A Main Street performance like no other

3 mins read

Singing the hymns along with the bells at Henderson Baptist Church will be Ariel Simpson-Johnson’s way of introducing herself to the community on Friday at noon.

FARMINGTON – Those bells that play from the Henderson Baptist Church steeple everyday at noon and 5 p.m. will be accompanied by a new voice in town this Friday at noon. Or, if it’s raining, Saturday at noon.

Singing the hymns along with the bells will be Ariel Simpson-Johnson’s creative way of introducing herself to the community. The artist’s performance, titled “Here’s One Way to Say…” will not only include singing but interacting with pedestrians who happen to be strolling by the corner of Academy and Main streets from noon to about 12:30 p.m.

Simpson-Johnson moved from Boulder, Colorado, to Farmington last winter with her partner Christopher Lavery, after he was hired as the University of Maine at Farmington’s new assistant professor of art. On arrival, she noticed things were a bit different in this New England hamlet than they are out west. Among the differences: the daily musical interlude on many Main Streets.

“We didn’t have church bells like they do here,” she said. “I was kind of enchanted by them.” Asking around about the bell hymns, residents told her either they didn’t notice the bells playing or they didn’t think it was unusual. Her bell enchantment led her to Dan Woodward, the man behind the programed playlist that features four different songs that play each day from the tall white church steeple. With Woodward’s collaborative help, Simpson-Johnson will know which hymns to sing when and how. The four songs are about about 20 minutes long.

“As a, ‘from awayer,’ I wondered how to talk about it and offer something,” she said. Her artwork is usually of the painting and sculptural variety, and hasn’t strayed into performance art until now. Viewers can expect a PA system set up along with a collection of things from her home to serve as a set on the church’s stage of lawn.

She plans to sing and not talk to those passing by, but is hoping to collect signatures as way of silent introduction and will be a part of her performance, along with a few surprises.

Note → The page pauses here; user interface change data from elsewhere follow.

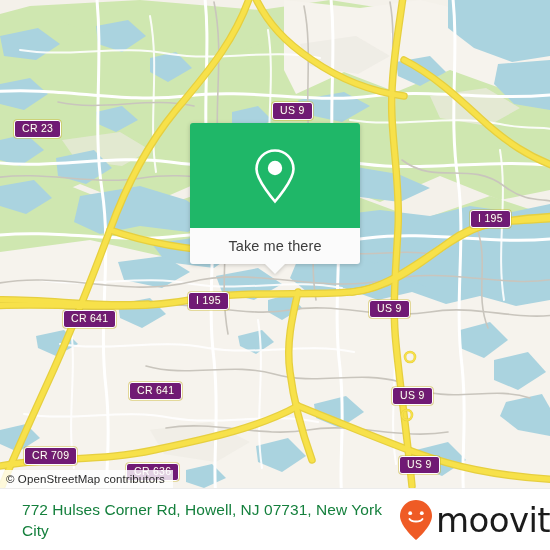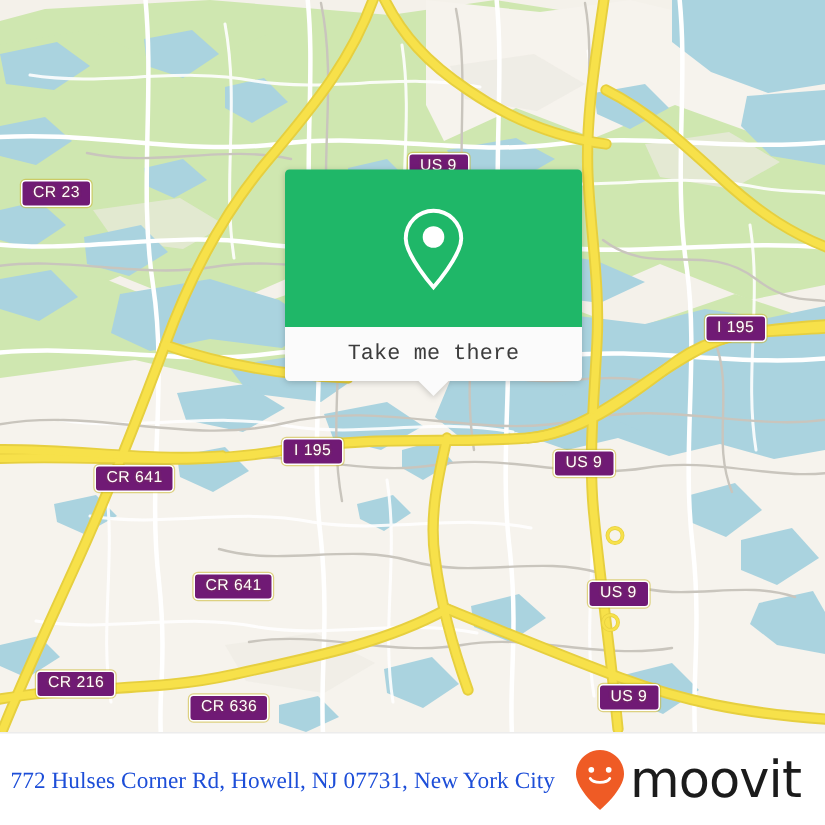--- a/index.html
+++ b/index.html
@@ -32,10 +32,9 @@
 
   
   .popup{
-    position:absolute;left:190px;top:113px;width:198px;
+    position:absolute;left:190px;top:123px;width:170px;
     z-index:50;
     filter:drop-shadow(0 1px 2px rgba(0,0,0,0.20));
-    font-family:Liberation Mono, monospace;
   }
   .popup-head{
     height:105px;

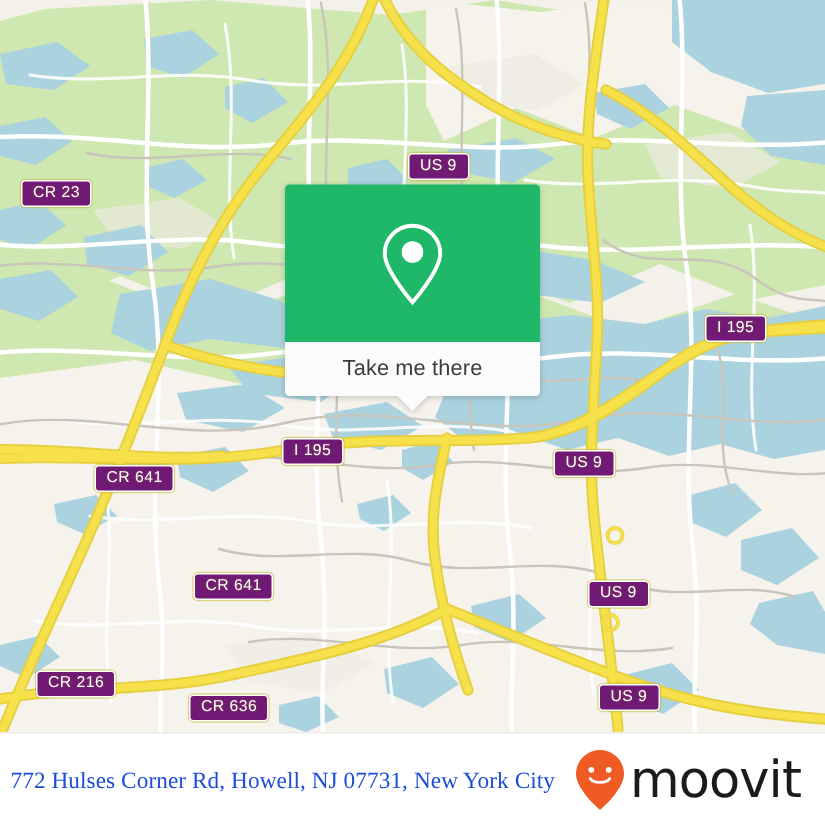--- a/index.html
+++ b/index.html
@@ -316,7 +316,7 @@
     <div class="shield" style="left:369px;top:300px;">US 9</div>
     <div class="shield" style="left:129px;top:382px;">CR 641</div>
     <div class="shield" style="left:392px;top:387px;">US 9</div>
-    <div class="shield" style="left:24px;top:447px;">CR 216</div>
+    <div class="shield" style="left:24px;top:447px;">CR 709</div>
     <div class="shield" style="left:126px;top:463px;">CR 636</div>
     <div class="shield" style="left:399px;top:456px;">US 9</div>
 

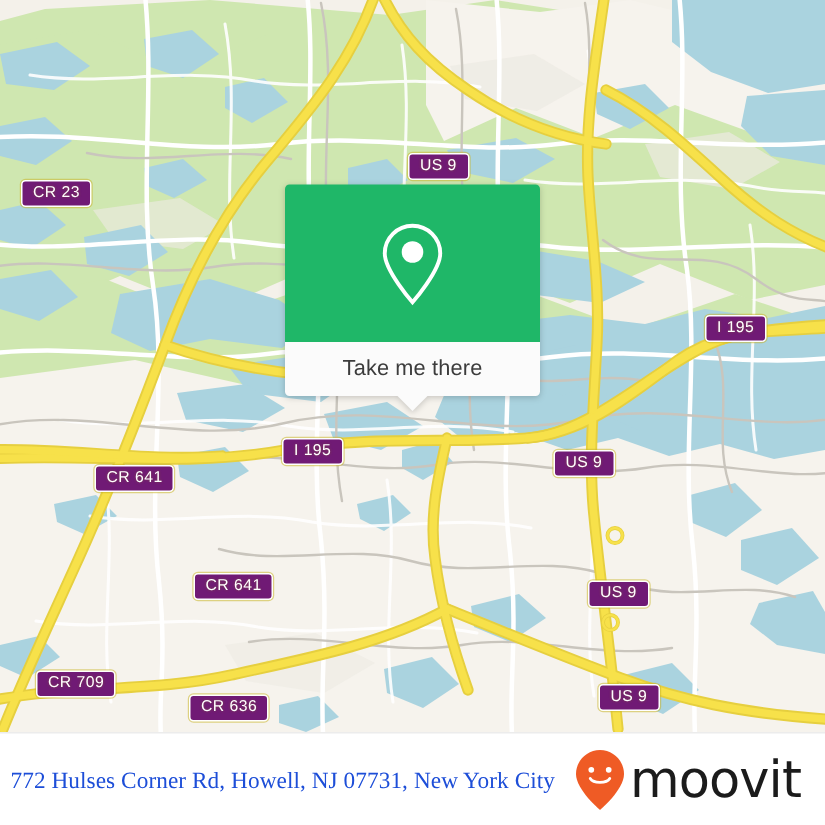--- a/index.html
+++ b/index.html
@@ -334,6 +334,7 @@
       </div>
     </div>
 
+    <div class="attrib">© OpenStreetMap contributors</div>
   </div>
 
   <div class="footer">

“We’ll just see what happens,” she said smiling. Since arriving to Farmington and finding employment at the Homestead Bakery on Broadway, Simpson-Johnson said she loves the history, aesthetics and people who live here.

“The people here are impressive, so hard working. The winters are harsh but people just deal with it,” she said. “I’ve met so many interesting people so far.”

And, if things go according to her plans, she’ll get to meet many more people during her Main Street performance.